Il materiale relativo è presente nello stupendo Museo Archeologico di Napoli, insieme ad alti interessantissimi materiali  reperiti in scavi fortuiti nella Valle e facente parte della ricca collezione preistorica napoletana. Nel caso di Pompei l’occupazione di uno spazio in prossimità del mare evidenzia l’inizio dell’occupazione di una fascia costiera che avrebbe permesso poi lo sviluppo di relazioni commerciali stabili con l’intero Mediterraneo e i popoli che in esso viaggiavano. E’ in un siffatto quadro del Bronzo Medio-Finale che nasce l’eccezionale insediamento di Longola, presso Poggiomarino, in un paesaggio lagunare, nato dalle pigre anse del fiume Sarno e costituito con una tecnica particolare: isolotti artificiali ricavati per bonifica stratificata.

Il Villaggio di Longola e altri abitati indiziati a S. Marzano sul Sarno (località Zecchignoli)[3] e a Striano (Affrontata dello Specchio), smentiscono chi vedeva le comunità indigene  incapaci di una simile organizzazione del territorio e le ipotesi che volevano i villaggi della Valle del Sarno costruiti in posizioni elevate.

Ma questa è ancora un’altra storia, che ci interessa molto da vicino e sarà raccontata prossimamente.

[1] Guida al Museo Archeologico Nazionale di Napoli.

[2] Pierfrancesco Talamo-La preistoria del golfo di Napoli- in La collezione preistorica del Museo Archeologico di Napoli.

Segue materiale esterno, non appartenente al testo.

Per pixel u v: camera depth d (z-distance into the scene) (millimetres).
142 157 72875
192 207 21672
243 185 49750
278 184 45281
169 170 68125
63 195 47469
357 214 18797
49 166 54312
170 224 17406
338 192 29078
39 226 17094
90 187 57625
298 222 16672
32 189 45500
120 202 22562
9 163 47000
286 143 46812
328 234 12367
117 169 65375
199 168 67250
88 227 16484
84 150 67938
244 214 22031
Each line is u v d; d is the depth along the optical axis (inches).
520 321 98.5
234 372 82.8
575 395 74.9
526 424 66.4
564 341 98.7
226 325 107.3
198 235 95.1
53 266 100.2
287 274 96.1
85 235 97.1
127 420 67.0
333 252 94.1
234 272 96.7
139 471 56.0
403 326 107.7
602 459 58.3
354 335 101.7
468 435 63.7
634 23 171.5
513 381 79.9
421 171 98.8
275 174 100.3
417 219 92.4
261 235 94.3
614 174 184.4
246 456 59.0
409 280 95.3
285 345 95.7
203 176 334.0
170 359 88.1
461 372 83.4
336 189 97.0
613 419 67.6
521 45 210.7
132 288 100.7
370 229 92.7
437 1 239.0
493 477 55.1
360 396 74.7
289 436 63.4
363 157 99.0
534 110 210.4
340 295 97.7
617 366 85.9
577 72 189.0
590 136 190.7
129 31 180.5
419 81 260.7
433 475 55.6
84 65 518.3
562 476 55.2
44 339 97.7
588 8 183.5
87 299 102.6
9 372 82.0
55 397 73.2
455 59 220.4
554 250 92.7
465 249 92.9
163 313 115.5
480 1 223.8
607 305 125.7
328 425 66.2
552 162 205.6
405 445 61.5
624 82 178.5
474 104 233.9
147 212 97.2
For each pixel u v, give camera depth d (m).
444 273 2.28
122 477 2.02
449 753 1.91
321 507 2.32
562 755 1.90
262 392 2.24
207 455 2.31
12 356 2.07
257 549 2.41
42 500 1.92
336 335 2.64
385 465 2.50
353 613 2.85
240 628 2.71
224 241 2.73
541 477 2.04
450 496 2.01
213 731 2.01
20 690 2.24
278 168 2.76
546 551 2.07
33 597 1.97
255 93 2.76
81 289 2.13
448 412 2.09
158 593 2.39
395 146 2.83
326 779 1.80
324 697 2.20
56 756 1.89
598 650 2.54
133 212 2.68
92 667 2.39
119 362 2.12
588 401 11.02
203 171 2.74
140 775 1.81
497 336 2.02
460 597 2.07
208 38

[3] Vedi “Per l’antichissima storia della Vale del Sarno” ripreso da Guzzo in un suo saggio contenuto  in: “La Campania prima di Pompei- un insediamento protostorico nel Golfo di Napoli”, curata da P.G. Guzzo, C.Cicirelli, C.A. Livadie  ”  e  “La Sarno protourbana e perifluviale dei Sarrasti” Salvatore D’Angelo.